Turkey-sized Moa?

The smallest moa are always being described as "turkey-sized": I've done it myself. But is this really true? Could this be another mindlessly-copied comparison, like the "fox-terrier sized" Eohippus that Gould wrote about? My only turkey experiences have been on Thanksgiving, and I'm not sure that the thing on a platter has much resemblance to a real live galliform, let alone a moa. How big is a turkey anyway?
After digging around in the library, here are some reasonable turkey weights. Male turkeys are much bigger than females, like most game-birds. They scrap a lot, and have vicious spurs on their legs. A female wild turkey is about 3.5 kg (8 lb), while a male can get twice as big, around 8 kg (18 lb). But wild turkeys are svelte compared to the things we roast for the table. A male domestic turkey is an enormous bloated object, up to 30 or 35 pounds (around 16 kg). Unlike wild turkeys, these guys don't fly so well. Sixteen kilograms is the maximum weight for a flying bird these days (though we have fossils of much larger fliers, so that's not a hard-and-fast limit).
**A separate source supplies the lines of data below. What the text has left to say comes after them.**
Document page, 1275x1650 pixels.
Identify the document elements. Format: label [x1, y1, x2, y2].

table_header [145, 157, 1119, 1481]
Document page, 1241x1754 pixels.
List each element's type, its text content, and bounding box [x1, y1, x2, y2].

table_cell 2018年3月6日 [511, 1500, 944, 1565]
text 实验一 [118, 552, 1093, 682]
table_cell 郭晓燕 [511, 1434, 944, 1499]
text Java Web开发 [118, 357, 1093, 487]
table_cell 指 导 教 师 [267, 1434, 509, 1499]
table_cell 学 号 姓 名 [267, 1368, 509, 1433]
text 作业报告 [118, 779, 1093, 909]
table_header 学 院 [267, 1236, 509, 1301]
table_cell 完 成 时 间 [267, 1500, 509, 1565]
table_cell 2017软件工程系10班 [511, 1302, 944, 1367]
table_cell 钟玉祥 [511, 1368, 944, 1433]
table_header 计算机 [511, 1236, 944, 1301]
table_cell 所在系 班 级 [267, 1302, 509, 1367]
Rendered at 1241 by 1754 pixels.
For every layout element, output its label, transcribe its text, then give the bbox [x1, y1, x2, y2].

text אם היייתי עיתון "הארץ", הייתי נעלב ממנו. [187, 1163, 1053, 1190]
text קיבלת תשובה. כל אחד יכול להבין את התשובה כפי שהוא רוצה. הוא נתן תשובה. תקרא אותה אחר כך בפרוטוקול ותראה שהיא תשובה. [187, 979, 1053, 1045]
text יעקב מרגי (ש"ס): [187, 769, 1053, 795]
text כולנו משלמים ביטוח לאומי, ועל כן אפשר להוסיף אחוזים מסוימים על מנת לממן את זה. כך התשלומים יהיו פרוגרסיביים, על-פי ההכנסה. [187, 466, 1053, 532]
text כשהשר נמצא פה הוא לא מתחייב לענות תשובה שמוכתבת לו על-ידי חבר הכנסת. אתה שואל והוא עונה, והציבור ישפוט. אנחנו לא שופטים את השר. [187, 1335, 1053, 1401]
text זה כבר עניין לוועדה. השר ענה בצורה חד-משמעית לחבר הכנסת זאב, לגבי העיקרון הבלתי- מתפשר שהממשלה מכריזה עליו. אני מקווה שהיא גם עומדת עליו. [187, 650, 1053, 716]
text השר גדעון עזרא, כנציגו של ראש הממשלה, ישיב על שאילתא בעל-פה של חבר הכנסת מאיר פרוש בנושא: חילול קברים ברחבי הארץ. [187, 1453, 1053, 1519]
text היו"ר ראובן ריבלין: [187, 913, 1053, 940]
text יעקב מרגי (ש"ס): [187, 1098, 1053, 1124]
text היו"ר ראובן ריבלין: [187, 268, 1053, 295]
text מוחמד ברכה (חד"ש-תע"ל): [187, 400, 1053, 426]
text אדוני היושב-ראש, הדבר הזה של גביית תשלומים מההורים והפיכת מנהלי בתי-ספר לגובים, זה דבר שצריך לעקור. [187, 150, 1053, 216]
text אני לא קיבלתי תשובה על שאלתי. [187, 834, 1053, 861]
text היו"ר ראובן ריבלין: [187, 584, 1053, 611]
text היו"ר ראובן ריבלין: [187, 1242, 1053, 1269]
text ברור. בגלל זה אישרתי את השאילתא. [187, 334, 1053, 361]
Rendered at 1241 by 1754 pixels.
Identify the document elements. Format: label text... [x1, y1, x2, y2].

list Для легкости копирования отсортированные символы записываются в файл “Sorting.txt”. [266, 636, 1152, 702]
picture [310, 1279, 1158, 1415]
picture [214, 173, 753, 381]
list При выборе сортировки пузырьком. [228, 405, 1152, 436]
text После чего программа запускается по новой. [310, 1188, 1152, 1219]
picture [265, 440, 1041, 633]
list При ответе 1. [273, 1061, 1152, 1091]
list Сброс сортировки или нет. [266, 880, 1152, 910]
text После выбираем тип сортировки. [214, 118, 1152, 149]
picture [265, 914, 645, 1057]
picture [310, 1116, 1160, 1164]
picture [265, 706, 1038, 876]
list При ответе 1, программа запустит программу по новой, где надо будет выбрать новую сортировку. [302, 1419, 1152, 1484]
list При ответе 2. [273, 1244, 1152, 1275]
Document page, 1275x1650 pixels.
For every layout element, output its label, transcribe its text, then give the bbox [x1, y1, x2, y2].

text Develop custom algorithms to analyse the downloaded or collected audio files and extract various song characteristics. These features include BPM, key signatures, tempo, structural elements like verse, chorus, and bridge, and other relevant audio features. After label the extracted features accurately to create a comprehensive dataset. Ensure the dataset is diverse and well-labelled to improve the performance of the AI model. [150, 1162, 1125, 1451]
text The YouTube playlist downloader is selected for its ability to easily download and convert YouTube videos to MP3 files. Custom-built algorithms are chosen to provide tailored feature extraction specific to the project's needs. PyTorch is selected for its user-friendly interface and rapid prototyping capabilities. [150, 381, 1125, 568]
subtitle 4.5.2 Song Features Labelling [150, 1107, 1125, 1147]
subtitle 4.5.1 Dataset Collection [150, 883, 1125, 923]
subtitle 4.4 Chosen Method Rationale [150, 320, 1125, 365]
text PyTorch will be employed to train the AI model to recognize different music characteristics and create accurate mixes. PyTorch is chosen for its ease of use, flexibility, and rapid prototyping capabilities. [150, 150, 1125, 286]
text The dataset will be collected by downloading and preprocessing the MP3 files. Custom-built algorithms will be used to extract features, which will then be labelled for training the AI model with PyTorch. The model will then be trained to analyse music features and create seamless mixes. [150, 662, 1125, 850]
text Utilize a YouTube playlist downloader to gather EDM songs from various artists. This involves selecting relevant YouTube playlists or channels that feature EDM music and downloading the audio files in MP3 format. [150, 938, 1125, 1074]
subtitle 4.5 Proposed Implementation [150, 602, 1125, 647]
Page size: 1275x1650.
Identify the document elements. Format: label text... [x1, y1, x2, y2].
How big were the smallest moa? The weights Worthy and Holdaway (2002) calculated were 27 kg for Pachyornis mappini and 20 kg for Euryapteryx curtus. These are about three times the size of a male wild turkey, and quite a bit bigger than even the largest domestic turkeys (my body mass estimates for these moa species are even greater, but I'm being conservative here). This makes these little moa about the same mass as rhea (Rhea americana is about 25 kg, Pterocnemia pennata about 20 kg); Dwarf cassowary (Casuarius bennetti) are a little smaller, but it's hard to get accurate figures. So, no, moa were not turkey sized. The smallest species weighed as much as the smallest ratites alive today.